There should be no doubt that powerful forces are coming to bear on the notion of teacher effectiveness. It seems that one message adopted by the inner circle is that “value-added measures are flawed, but not enough that they should not be used.” In the policy brief released with the preliminary finding when talking about the volatility of results from class to class and year to year, the authors state that, “… our analysis shows that volatility is not so large as to undercut the usefulness of value-added as an indicator of future performance.” It seems more than mere coincidence that just a few days after the release, a commentary entitled “Value-added: It’s Not Perfect, But It Makes Sense” was published in Education Week in which the authors state the following:
The common thread in technical critiques of value-added evaluation is that teachers subjected to it will often be misclassified, e.g., a teacher who is identified as “ineffective” is, in fact, “average.” Given the typical reliability of value-added measures, there is no doubt that such misclassifications will occur with some frequency. However, we must recognize that all decision making systems generate classification errors, including those used today. Moreover, different types of errors have different consequences.
In the case of teacher value-added, the focus has been almost entirely on so-called false-negative errors, i.e., teachers who are falsely classified as ineffective because the measures are not perfectly reliable.
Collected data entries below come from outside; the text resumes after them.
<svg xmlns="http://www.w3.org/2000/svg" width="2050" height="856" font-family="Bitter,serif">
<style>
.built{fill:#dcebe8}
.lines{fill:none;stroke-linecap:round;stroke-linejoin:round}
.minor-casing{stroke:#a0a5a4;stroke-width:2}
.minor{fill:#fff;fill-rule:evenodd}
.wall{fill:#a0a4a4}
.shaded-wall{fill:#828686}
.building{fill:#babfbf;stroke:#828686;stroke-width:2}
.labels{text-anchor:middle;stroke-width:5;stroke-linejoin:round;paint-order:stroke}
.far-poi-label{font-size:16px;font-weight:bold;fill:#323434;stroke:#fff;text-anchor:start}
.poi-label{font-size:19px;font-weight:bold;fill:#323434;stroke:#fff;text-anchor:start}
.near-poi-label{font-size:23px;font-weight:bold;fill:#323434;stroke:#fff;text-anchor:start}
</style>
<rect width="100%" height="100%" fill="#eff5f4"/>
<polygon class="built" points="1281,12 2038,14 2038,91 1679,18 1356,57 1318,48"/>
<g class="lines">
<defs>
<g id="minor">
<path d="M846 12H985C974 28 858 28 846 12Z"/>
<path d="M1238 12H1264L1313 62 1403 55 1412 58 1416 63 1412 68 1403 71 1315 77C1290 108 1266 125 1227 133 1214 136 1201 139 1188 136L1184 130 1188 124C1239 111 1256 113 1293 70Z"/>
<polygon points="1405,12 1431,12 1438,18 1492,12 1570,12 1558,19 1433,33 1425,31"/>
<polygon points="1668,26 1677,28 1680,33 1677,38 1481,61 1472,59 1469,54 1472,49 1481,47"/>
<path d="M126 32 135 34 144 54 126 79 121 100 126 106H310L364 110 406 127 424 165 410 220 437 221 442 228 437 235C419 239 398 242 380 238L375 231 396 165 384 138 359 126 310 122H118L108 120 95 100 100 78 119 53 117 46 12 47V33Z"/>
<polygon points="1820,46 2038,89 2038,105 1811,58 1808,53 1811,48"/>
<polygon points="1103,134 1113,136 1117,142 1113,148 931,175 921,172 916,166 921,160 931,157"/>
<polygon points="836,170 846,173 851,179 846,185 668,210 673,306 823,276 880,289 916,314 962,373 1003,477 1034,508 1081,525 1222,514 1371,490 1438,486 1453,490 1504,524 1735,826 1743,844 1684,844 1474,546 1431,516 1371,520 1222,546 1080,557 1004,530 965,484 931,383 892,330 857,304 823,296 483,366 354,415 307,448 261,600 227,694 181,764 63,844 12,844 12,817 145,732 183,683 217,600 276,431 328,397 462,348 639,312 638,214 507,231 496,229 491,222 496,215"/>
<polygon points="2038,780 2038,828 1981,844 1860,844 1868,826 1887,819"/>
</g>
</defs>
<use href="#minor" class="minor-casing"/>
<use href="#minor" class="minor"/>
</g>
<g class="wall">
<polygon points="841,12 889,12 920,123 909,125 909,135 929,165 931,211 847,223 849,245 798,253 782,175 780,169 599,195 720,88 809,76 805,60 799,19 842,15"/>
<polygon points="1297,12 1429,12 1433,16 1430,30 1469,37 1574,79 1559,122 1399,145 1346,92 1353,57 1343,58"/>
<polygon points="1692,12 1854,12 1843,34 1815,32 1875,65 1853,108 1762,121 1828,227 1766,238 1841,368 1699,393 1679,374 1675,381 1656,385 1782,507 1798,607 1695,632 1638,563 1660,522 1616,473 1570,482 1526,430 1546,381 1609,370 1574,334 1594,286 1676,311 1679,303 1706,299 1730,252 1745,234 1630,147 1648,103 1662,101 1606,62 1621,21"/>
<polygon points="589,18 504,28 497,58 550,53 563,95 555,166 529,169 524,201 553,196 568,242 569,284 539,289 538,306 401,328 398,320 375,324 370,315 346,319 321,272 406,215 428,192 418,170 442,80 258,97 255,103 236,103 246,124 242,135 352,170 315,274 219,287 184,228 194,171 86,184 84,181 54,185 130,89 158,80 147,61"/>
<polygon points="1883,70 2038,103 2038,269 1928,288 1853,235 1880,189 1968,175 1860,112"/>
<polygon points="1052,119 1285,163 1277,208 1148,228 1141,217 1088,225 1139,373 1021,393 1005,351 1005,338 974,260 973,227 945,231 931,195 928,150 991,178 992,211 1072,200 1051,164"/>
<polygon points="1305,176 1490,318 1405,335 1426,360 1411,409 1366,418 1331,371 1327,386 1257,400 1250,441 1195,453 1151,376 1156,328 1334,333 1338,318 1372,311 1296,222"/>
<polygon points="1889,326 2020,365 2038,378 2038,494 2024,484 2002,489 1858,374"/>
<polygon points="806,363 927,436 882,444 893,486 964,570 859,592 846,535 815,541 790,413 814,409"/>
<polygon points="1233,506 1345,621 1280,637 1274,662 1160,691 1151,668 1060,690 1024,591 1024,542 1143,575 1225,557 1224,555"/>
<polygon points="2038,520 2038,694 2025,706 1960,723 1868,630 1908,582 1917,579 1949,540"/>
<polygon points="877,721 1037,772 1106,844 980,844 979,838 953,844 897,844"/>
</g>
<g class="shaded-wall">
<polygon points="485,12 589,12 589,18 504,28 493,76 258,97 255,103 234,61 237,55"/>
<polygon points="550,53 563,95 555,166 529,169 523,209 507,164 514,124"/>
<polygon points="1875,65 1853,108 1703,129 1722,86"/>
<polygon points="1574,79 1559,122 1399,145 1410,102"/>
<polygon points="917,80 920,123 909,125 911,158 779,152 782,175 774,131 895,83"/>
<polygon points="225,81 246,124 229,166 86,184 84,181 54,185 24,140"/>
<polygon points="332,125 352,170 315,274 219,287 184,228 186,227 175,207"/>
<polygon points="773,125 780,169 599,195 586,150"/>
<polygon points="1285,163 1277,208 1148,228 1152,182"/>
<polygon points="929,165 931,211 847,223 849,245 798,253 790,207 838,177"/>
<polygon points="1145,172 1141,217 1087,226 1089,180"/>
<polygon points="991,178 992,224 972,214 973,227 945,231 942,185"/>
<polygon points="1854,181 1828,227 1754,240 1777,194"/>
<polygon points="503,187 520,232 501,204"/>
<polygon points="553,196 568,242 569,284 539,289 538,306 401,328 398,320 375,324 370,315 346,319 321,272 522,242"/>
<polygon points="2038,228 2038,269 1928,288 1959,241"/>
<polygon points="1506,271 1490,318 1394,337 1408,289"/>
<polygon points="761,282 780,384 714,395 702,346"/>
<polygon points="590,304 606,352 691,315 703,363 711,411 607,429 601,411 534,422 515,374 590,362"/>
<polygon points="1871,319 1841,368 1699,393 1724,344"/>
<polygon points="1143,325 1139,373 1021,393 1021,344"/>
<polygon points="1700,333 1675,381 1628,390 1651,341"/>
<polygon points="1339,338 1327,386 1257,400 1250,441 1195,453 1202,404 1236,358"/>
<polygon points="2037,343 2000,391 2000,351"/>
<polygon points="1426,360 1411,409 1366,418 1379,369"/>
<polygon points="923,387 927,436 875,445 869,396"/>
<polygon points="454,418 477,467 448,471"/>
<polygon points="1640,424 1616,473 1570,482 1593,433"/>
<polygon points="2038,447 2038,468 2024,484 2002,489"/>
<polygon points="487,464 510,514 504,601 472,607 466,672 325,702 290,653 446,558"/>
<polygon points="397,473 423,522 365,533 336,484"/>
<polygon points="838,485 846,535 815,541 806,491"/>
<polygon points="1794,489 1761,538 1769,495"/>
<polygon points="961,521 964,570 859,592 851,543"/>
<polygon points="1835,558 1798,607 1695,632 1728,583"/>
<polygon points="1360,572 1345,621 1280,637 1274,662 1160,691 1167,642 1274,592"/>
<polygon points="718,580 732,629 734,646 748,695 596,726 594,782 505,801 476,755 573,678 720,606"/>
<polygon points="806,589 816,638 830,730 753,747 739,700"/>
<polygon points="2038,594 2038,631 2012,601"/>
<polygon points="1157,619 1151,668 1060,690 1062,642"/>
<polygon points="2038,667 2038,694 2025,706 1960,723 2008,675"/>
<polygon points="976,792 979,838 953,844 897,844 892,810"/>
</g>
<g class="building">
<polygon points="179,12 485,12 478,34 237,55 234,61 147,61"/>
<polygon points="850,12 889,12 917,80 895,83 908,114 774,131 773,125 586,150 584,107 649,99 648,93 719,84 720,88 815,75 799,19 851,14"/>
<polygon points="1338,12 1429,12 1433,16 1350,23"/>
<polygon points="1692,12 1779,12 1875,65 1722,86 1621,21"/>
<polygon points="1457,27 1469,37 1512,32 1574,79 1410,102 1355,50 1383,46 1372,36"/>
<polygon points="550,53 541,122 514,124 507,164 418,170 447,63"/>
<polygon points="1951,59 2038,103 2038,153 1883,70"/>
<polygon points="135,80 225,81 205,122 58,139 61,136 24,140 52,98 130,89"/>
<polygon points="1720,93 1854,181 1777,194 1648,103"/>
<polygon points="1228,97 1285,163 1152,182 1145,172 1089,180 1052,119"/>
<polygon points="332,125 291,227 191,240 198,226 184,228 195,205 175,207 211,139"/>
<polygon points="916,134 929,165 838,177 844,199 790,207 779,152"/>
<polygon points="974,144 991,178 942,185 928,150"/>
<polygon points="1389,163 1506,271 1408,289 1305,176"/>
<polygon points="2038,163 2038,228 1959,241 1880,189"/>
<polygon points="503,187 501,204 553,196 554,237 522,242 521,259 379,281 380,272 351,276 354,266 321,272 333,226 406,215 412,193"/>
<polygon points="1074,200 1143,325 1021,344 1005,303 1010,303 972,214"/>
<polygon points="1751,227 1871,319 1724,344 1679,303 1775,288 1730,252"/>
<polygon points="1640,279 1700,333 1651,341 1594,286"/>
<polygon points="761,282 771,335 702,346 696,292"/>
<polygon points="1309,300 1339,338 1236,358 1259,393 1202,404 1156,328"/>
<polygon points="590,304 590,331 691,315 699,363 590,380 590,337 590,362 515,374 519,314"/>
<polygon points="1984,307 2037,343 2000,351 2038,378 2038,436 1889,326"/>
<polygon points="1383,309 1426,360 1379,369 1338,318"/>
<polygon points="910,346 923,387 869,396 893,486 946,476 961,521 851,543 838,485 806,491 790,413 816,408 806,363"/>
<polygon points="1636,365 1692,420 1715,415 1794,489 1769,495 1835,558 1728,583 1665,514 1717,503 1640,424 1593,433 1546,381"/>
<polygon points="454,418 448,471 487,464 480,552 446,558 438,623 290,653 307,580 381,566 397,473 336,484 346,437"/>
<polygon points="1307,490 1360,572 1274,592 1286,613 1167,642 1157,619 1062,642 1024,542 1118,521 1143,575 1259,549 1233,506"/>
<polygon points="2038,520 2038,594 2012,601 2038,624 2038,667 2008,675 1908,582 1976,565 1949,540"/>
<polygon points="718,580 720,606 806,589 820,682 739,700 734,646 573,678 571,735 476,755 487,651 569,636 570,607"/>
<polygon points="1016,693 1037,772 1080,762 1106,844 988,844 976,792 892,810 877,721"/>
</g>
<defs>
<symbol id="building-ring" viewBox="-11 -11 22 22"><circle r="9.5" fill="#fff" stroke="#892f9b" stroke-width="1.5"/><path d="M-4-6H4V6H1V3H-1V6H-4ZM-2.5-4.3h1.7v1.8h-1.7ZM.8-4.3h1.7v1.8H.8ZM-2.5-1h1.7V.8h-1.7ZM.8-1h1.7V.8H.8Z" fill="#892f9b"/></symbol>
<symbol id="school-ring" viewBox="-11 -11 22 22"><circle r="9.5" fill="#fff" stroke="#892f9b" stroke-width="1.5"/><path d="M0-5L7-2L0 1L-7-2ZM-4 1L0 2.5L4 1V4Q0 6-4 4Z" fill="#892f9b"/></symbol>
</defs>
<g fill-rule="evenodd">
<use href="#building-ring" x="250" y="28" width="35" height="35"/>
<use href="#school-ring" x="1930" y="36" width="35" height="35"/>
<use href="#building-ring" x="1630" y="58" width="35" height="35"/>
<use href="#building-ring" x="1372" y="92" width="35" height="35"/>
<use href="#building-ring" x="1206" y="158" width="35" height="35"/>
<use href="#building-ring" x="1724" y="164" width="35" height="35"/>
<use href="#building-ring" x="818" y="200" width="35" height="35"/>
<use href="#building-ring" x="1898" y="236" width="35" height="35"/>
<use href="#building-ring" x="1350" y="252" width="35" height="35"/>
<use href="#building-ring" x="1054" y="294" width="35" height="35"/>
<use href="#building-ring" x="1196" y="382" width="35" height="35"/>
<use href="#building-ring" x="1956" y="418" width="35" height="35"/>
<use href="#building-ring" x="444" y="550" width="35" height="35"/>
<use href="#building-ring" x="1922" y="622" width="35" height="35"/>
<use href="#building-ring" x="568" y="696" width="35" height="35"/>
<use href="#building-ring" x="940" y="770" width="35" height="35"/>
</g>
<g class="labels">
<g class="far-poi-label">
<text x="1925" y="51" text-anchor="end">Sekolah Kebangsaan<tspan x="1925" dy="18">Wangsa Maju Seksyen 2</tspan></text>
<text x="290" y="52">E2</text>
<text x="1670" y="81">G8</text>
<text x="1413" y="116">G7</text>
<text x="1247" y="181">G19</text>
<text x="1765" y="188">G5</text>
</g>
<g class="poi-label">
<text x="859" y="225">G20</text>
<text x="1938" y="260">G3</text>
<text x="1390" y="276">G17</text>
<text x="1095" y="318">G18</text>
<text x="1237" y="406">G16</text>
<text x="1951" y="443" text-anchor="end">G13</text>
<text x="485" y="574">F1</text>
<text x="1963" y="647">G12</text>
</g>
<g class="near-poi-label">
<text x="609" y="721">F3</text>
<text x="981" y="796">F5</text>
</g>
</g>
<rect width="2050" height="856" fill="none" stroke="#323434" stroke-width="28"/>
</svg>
But framing the problem in terms of false negatives places the focus almost entirely on the interests of the teacher who is being evaluated rather than the students who are being served.
If you are interested in the policy discussion related to teacher evaluations, add these to your reading list:
Secretary Duncan on Reauthorization Washington Post Jan. 3, 2011 (see comments on teacher effectiveness)
The Widget Effect (New Teacher Project
Fact Sheet on Measuring Effective Teaching Project
Learning About Teaching: Initial Findings from the Measures of Effective Teaching Project
Preliminary Findings Policy Brief
Education Week Commentary: Value-Added: It’s Not Perfect But It Makes Sense
I fear that the educational “blame-game” will continue indefinately as “experts” are forced to continue justifying their salaries by pinning the fall of educational effectiveness on the one thing they have control over – TEACHERS. At the end of the day, teachers are only able to teach students who come to school, don’t skip class, actually participate in lessons, and who understand there are enforceable consequences for bad behavior backed by parents and administrators alike. There are underlying reasons for a lack of student performance that have grown since 1970 along with costs. The number of students that have non English speaking parents has increased, the number of students from homes living below the poverty line has increased, and the number of students who have a single parent that they see only on weekends has increased. These factors have all significantly contributed to the number of students that simply aren’t in school or show up hungry, tired, and not ready to learn. Let’s all be careful that we aren’t focussing on teacher effectiveness/evaluations without considering ALL the factors effecting student performance.